There’s no lulzing now: on Tuesday, Thompson was sentenced in federal court to 27 months in prison for carrying out a series of DDoSes against multiple victims between 2013 and 2014.

He was also ordered to pay $95,000 in restitution to one of the victims, Daybreak Games, formerly Sony Online Entertainment.

As is typical in online gaming, this was a tit-for-tat battle. Another Twitter user who claimed responsibility for attacking the digital gaming service Steam, @chFtheCat, said in one tweet that the reason she/he/they “hit Steam off” is because @DerpTrolling hit off servers for the Electronic Arts (EA) game service Origin.

The gaming servers that were knocked offline included World of Tanks, RuneScape, Battlefield 3 and 4, EverQuest and EverQuest2, Club Penguin, Fifa Soccer 13 and 14, League of Legends, Minecraft, the Sony Playstation Network, EA, and even North Korea’s state-run news agency, kcna.kp.

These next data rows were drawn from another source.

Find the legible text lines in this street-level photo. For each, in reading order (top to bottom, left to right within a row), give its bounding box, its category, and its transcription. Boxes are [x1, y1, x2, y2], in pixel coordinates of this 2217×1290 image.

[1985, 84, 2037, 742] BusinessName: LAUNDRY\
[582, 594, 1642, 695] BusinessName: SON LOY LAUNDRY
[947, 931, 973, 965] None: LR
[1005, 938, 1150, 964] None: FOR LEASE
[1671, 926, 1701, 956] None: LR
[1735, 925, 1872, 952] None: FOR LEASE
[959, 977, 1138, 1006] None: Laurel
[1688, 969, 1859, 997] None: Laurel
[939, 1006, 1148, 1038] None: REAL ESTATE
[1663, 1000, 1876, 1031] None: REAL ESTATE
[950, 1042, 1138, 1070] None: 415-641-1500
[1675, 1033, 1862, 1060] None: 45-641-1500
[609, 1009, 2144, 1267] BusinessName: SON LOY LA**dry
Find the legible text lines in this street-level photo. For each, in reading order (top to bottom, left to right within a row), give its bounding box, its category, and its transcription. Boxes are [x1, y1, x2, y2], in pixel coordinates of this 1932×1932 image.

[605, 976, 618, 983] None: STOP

According to the plea agreement, @DerpTrolling mainly launched the attacks at online gaming companies and servers. Thompson typically used the Twitter account @DerpTrolling to announce that an attack was coming and then posted “scalps” (screenshots or other photos showing that victims’ servers had been taken down) after the attack. The attacks took down game servers and related computers around the world, often for hours at a time, causing what the plea agreement estimated was at least $95,000 in damages.

Thompson, now free on bond, has been ordered to surrender to authorities on 23 August 2019 to begin his sentence.